Copyright and License
---------------------

Copyright (c) 2004-2005 Michel Fortin  
<http://www.michelf.com/>  
All rights reserved.

Based on Markdown  
Copyright (c) 2003-2005 John Gruber   
<http://daringfireball.net/>   
All rights reserved.

Redistribution and use in source and binary forms, with or without
modification, are permitted provided that the following conditions are
met:

*   Redistributions of source code must retain the above copyright 
    notice, this list of conditions and the following disclaimer.

*   Redistributions in binary form must reproduce the above copyright
    notice, this list of conditions and the following disclaimer in the
    documentation and/or other materials provided with the 
    distribution.

*   Neither the name "Markdown" nor the names of its contributors may
    be used to endorse or promote products derived from this software
    without specific prior written permission.

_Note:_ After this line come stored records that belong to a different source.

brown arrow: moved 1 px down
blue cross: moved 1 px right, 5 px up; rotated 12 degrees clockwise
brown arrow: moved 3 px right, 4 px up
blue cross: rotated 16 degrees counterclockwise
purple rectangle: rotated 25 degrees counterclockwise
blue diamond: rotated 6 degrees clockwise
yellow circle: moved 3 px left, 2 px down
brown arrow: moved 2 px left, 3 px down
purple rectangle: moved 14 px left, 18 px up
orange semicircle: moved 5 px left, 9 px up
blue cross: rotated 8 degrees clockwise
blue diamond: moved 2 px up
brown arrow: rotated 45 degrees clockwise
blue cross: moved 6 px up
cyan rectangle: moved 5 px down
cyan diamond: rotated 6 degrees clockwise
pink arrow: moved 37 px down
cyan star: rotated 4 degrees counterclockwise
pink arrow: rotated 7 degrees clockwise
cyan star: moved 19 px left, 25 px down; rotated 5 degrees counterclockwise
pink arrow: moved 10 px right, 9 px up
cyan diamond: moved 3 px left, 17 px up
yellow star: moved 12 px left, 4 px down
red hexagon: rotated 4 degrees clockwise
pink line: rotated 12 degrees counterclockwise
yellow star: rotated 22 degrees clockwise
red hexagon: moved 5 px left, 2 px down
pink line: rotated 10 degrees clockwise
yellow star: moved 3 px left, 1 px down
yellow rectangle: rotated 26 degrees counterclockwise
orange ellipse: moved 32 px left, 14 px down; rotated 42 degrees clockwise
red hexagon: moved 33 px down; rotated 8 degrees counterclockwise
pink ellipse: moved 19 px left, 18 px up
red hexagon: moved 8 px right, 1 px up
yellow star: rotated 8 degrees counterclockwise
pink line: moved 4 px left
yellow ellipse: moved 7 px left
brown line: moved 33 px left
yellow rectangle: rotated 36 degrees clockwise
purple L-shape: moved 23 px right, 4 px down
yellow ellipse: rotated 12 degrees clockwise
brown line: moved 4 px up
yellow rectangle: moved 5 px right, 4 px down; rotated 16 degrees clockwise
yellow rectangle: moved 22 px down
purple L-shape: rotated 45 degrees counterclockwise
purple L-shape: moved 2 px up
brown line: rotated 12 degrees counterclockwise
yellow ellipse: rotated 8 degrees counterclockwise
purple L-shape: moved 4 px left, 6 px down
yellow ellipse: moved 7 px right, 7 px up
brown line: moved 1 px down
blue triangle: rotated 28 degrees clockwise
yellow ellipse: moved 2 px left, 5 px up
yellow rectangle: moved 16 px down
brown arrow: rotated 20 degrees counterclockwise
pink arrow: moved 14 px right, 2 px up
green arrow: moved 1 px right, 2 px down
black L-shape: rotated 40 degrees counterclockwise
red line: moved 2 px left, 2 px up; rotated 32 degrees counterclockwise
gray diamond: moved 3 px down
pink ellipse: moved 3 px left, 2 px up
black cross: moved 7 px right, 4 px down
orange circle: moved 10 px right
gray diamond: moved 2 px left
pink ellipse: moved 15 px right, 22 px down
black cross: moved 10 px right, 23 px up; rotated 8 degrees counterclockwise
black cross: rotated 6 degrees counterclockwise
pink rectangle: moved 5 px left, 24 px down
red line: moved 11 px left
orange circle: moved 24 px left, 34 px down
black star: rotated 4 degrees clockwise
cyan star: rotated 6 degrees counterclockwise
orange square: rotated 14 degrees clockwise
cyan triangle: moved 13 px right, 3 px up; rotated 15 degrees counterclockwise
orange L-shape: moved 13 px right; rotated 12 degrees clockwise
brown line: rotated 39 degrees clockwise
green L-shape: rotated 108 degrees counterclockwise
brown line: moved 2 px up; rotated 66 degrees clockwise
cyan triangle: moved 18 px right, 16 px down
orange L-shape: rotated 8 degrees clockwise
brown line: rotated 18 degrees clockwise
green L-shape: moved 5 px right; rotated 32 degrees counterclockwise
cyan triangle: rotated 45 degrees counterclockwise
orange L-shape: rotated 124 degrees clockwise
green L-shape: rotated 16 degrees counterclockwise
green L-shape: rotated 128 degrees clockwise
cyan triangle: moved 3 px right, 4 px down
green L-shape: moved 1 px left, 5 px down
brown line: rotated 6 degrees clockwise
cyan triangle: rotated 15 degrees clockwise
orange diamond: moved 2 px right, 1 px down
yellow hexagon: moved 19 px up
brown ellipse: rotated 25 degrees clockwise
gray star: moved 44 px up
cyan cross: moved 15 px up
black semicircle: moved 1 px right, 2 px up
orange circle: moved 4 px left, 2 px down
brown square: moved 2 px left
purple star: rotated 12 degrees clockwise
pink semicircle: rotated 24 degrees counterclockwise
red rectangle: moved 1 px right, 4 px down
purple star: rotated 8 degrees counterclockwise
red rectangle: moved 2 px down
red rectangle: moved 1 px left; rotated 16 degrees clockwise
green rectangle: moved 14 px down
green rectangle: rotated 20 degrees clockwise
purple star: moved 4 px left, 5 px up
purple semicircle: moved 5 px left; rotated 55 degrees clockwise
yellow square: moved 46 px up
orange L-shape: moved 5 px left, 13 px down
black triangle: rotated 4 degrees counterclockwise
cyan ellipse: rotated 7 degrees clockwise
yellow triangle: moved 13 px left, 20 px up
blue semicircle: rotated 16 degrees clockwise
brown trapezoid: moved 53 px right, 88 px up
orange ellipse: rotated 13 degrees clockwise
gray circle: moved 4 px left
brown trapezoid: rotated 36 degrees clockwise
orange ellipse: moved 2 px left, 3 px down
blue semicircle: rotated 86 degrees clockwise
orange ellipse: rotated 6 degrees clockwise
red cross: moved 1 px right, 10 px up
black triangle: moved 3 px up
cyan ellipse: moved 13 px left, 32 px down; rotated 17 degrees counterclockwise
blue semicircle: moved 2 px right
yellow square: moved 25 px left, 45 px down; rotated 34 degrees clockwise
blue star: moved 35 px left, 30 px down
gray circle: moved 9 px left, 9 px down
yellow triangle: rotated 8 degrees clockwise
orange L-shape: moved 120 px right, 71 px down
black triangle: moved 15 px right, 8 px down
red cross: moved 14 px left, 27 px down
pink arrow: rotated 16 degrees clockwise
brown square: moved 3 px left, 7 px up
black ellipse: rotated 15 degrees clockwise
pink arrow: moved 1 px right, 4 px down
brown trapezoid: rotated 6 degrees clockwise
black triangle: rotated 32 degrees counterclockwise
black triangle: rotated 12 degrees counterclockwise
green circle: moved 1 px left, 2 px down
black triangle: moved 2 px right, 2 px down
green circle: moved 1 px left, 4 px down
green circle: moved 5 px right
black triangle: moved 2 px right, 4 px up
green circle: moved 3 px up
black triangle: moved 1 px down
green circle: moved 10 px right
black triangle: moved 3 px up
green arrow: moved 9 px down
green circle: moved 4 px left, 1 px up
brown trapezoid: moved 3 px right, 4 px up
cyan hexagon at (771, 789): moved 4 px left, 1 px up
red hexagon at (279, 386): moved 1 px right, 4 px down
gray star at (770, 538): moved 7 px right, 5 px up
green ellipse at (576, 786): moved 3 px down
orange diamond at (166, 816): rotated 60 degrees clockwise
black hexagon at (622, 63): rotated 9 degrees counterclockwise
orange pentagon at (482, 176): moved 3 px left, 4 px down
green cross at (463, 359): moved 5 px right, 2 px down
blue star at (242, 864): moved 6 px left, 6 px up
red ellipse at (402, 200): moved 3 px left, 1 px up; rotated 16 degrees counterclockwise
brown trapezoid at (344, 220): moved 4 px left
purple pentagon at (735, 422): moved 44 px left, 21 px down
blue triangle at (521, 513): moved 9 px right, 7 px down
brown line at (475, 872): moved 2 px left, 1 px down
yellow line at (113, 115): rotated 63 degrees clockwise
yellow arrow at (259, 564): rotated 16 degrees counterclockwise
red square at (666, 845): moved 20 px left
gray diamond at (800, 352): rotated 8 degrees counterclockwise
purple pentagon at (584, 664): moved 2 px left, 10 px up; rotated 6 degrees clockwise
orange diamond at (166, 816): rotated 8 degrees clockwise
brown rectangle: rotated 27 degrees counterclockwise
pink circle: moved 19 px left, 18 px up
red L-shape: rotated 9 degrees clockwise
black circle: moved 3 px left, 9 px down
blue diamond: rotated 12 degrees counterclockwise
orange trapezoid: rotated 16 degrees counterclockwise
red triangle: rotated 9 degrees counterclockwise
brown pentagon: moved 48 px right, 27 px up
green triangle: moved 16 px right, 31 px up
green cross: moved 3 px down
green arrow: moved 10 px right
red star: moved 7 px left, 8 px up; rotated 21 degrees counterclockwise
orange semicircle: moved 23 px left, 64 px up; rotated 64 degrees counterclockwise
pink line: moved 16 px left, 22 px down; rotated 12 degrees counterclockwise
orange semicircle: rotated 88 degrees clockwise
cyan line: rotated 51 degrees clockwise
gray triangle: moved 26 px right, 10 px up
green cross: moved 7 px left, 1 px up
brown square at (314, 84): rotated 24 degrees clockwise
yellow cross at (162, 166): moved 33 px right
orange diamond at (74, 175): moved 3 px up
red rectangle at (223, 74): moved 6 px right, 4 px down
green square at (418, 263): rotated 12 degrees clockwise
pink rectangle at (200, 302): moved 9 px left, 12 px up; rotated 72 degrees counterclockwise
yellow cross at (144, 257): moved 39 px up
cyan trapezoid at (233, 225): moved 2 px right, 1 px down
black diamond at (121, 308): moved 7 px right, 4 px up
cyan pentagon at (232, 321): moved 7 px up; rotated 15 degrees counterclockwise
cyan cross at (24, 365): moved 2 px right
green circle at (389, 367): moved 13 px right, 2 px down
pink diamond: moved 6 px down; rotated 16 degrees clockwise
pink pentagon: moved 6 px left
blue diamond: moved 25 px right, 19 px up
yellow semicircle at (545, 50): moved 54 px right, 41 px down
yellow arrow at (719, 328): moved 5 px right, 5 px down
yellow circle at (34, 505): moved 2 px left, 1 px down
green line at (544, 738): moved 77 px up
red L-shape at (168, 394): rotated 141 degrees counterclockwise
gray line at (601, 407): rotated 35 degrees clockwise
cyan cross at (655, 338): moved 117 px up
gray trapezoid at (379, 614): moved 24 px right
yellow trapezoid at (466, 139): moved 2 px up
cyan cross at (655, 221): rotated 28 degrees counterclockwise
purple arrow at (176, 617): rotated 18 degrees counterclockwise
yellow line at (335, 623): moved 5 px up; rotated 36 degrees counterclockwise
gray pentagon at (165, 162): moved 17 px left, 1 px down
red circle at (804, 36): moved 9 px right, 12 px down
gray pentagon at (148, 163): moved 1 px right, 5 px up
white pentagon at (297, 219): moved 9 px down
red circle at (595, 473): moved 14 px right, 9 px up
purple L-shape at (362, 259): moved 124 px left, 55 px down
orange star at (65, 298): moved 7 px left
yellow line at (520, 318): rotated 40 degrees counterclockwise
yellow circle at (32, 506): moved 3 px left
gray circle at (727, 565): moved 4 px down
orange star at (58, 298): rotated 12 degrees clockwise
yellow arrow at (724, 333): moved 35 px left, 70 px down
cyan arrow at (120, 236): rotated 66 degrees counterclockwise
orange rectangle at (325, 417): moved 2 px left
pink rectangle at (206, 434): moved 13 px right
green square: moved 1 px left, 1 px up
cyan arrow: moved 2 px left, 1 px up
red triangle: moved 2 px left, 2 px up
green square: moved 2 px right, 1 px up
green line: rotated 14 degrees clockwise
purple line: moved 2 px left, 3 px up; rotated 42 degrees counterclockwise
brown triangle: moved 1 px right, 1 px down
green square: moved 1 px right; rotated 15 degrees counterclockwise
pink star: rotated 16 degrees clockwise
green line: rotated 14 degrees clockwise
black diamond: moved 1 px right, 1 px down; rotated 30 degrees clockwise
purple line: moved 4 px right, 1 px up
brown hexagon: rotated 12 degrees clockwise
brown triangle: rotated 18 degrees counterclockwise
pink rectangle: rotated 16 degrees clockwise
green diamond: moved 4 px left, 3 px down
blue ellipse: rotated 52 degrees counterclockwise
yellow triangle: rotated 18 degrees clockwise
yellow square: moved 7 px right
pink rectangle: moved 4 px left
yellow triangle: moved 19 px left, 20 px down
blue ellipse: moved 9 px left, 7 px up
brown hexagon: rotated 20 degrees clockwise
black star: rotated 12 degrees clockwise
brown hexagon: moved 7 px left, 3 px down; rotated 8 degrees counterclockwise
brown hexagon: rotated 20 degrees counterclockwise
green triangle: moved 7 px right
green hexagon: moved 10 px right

This software is provided by the copyright holders and contributors "as
is" and any express or implied warranties, including, but not limited
to, the implied warranties of merchantability and fitness for a
particular purpose are disclaimed. In no event shall the copyright owner
or contributors be liable for any direct, indirect, incidental, special,
exemplary, or consequential damages (including, but not limited to,
procurement of substitute goods or services; loss of use, data, or
profits; or business interruption) however caused and on any theory of
liability, whether in contract, strict liability, or tort (including
negligence or otherwise) arising in any way out of the use of this
software, even if advised of the possibility of such damage.